Vandegrift High School is a public high school in Austin, Texas. It educates students in grades 9-12 for the Leander Independent School District. The school received an overall rating of "A" from the Texas Education Agency for the 2024-2025 school year.

== Demographics ==
The demographic breakdown of the 2,360 students enrolled for the 2025-2026 school year was:

- Male - 51%
- Female - 49%
- White - 58.3%
- Hispanic - 16.2%
- Asian - 15.4%
- Two or More Races - 6.3%
- Black - 3.4%
- American Indian/Alaska Native - 0.3%
- Native Hawaiian/Pacific Islander - 0.1%

==History==
The school is named for United States Marine Corps First Lieutenant Matthew Ryan Vandegrift, who was killed in action in Basra, Iraq in 2008. The school's first year of operation, 2009, was at adjacent Four Points Middle School, and it then transferred to the Vandegrift campus at the start of the 2010 school year.

== Academics ==
Vandegrift High School has "dual credit" with Austin Community College, which allows juniors and seniors to get college credit while still in high school.

Vandegrift was ranked 54th in the state and 342nd nationally in the 2016 U.S. News & World Report rankings.

26 AP classes are offered as well the International Baccalaureate (IB) Diploma Programme.

==Notable alumni==

- Greg Brown III (born 2001), basketball player
- Blake Frazier (born 2005), American football player
- Ashlea Klam (born 2004), American flag football player
- Drew Mestemaker (born 2006), American football player
- Dakota Prukop (born 1993), American football player

== Demographics==
The demographic breakdown of the 2574 students enrolled in 2023-24 was:
- Male - 51%
- Female - 49%
- Asian/Pacific Islander - 16%
- Black - 3%
- Hispanic - 17%
- White - 59%
- Multiracial - 5%

8% of the students were eligible for free or reduced lunch.

==Performing arts==
Vandegrift has a competitive show choir, the all-female group "Venom".

Vandegrift's marching band has over 400 members.

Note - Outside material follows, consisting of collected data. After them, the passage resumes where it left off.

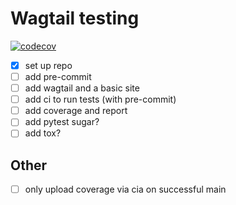 # Wagtail testing

[![codecov](https://codecov.io/gh/kevinhowbrook/wagtail_testing/branch/main/graph/badge.svg?token=L1OJRHR09R)](https://codecov.io/gh/kevinhowbrook/wagtail_testing)

- [x] set up repo
- [ ] add pre-commit
- [ ] add wagtail and a basic site
- [ ] add ci to run tests (with pre-commit)
- [ ] add coverage and report
- [ ] add pytest sugar?
- [ ] add tox?

## Other

- [ ] only upload coverage via cia on successful main
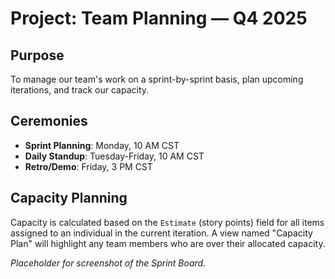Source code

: # Project: Team Planning — Q4 2025

## Purpose

To manage our team's work on a sprint-by-sprint basis, plan upcoming iterations, and track our capacity.

## Ceremonies

*   **Sprint Planning**: Monday, 10 AM CST
*   **Daily Standup**: Tuesday-Friday, 10 AM CST
*   **Retro/Demo**: Friday, 3 PM CST

## Capacity Planning

Capacity is calculated based on the `Estimate` (story points) field for all items assigned to an individual in the current iteration. A view named "Capacity Plan" will highlight any team members who are over their allocated capacity.

*Placeholder for screenshot of the Sprint Board.*
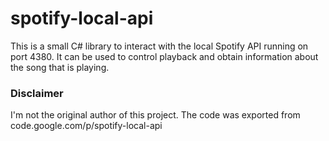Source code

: # spotify-local-api

This is a small C# library to interact with the local Spotify API running on port 4380. It can be used to control playback and obtain information about the song that is playing.

### Disclaimer

I'm not the original author of this project. The code was exported from code.google.com/p/spotify-local-api 
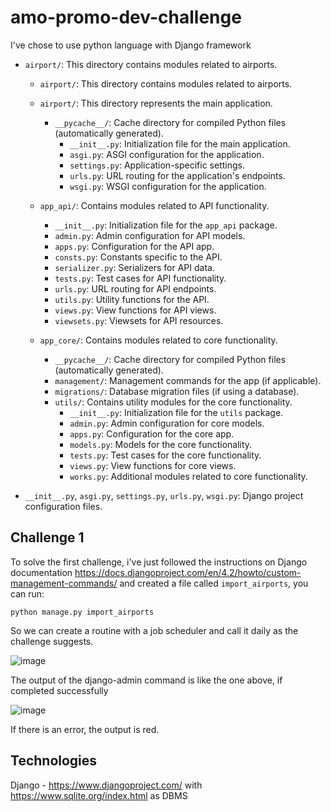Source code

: # amo-promo-dev-challenge

I've chose to use python language with Django framework

- `airport/`: This directory contains modules related to airports.
    - `airport/`: This directory contains modules related to airports.
    
    - `airport/`: This directory represents the main application.
      - `__pycache__/`: Cache directory for compiled Python files (automatically generated).
        - `__init__.py`: Initialization file for the main application.
        - `asgi.py`: ASGI configuration for the application.
        - `settings.py`: Application-specific settings.
        - `urls.py`: URL routing for the application's endpoints.
        - `wsgi.py`: WSGI configuration for the application.

    - `app_api/`: Contains modules related to API functionality.
      - `__init__.py`: Initialization file for the `app_api` package.
      - `admin.py`: Admin configuration for API models.
      - `apps.py`: Configuration for the API app.
      - `consts.py`: Constants specific to the API.
      - `serializer.py`: Serializers for API data.
      - `tests.py`: Test cases for API functionality.
      - `urls.py`: URL routing for API endpoints.
      - `utils.py`: Utility functions for the API.
      - `views.py`: View functions for API views.
      - `viewsets.py`: Viewsets for API resources.
    - `app_core/`: Contains modules related to core functionality.
      - `__pycache__/`: Cache directory for compiled Python files (automatically generated).
      - `management/`: Management commands for the app (if applicable).
      - `migrations/`: Database migration files (if using a database).
      - `utils/`: Contains utility modules for the core functionality.
        - `__init__.py`: Initialization file for the `utils` package.
        - `admin.py`: Admin configuration for core models.
        - `apps.py`: Configuration for the core app.
        - `models.py`: Models for the core functionality.
        - `tests.py`: Test cases for the core functionality.
        - `views.py`: View functions for core views.
        - `works.py`: Additional modules related to core functionality.

- `__init__.py`, `asgi.py`, `settings.py`, `urls.py`, `wsgi.py`: Django project configuration files.


## Challenge 1
To solve the first challenge, i've just followed the instructions on Django documentation https://docs.djangoproject.com/en/4.2/howto/custom-management-commands/ and created a file called `import_airports`, you can run:

`python manage.py import_airports`

So we can create a routine with a job scheduler and call it daily as the challenge suggests.


![image](https://github.com/supertgo/amo-promo-dev-challenge/assets/47607913/49a8f229-8f4f-4800-9c9b-faada8bf088c)

The output of the django-admin command is like the one above, if completed successfully

![image](https://github.com/supertgo/amo-promo-dev-challenge/assets/47607913/35c0cd8d-da9a-4ee6-b53d-8f0d0ba7bb37)


If there is an error, the output is red.


## Technologies

Django - https://www.djangoproject.com/ with  https://www.sqlite.org/index.html as DBMS
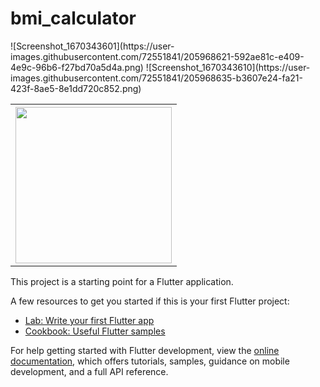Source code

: # bmi_calculator



<table>
<tr>
<th><img src="https://user-images.githubusercontent.com/72551841/205968621-592ae81c-e409-4e9c-96b6-f27bd70a5d4a.png" width="250"></th>
![Screenshot_1670343601](https://user-images.githubusercontent.com/72551841/205968621-592ae81c-e409-4e9c-96b6-f27bd70a5d4a.png)
![Screenshot_1670343610](https://user-images.githubusercontent.com/72551841/205968635-b3607e24-fa21-423f-8ae5-8e1dd720c852.png)
</tr>
</table>


This project is a starting point for a Flutter application.

A few resources to get you started if this is your first Flutter project:

- [Lab: Write your first Flutter app](https://docs.flutter.dev/get-started/codelab)
- [Cookbook: Useful Flutter samples](https://docs.flutter.dev/cookbook)

For help getting started with Flutter development, view the
[online documentation](https://docs.flutter.dev/), which offers tutorials,
samples, guidance on mobile development, and a full API reference.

Notable accolades include placing first in the University Interscholastic League (UIL) 2013 Class 4A State Marching Band Competition, winning the 2019 Bands of America (BOA) Grand National Championship in Indianapolis for their debut appearance at the competition, winning the 2023 BOA Super Regional in San Antonio, and winning the UIL Class 6A State Marching Band Championship for 2 years in a row in 2022 and 2023. Their finals performance in the 2023 BOA Super Regional achieved the highest BOA Regional score of all time at 97.600.

Vandegrift's band program also has multiple concert bands with the top honor band/wind ensemble being named the Texas Music Educators Association (TMEA) Class 6A State Honor Band in 2019.

==Accomplishments==

In 2013, Vandegrift High School took first place at the UIL Class 4A State Marching Band Championships.

In 2014, the girls' soccer team won the UIL Class 4A State Soccer Championship.

In 2014, the boys' golf team won the UIL Class 4A State Golf Championship.

In 2015 and 2016, the boys' golf team won the UIL Class 5A State Golf Championship.

In 2015, the girls’ swim team won the UIL Class 5A State Championship.

In 2016, the boys’ swim team won the UIL Class 5A State Championship.

In 2019, the marching band won the Bands of America Grand Nationals in Indianapolis for the first time.

In 2022 and 2023, the marching band won the UIL Class 6A State Marching Band Championship.

In 2023 and 2024, the girls golf team won the UIL Class 6A State Championship.

In 2024, the football team won the UIL Class 6A Division II State Championship.

In 2025, the boys soccer team won the UIL Class 6A Division II State Championship.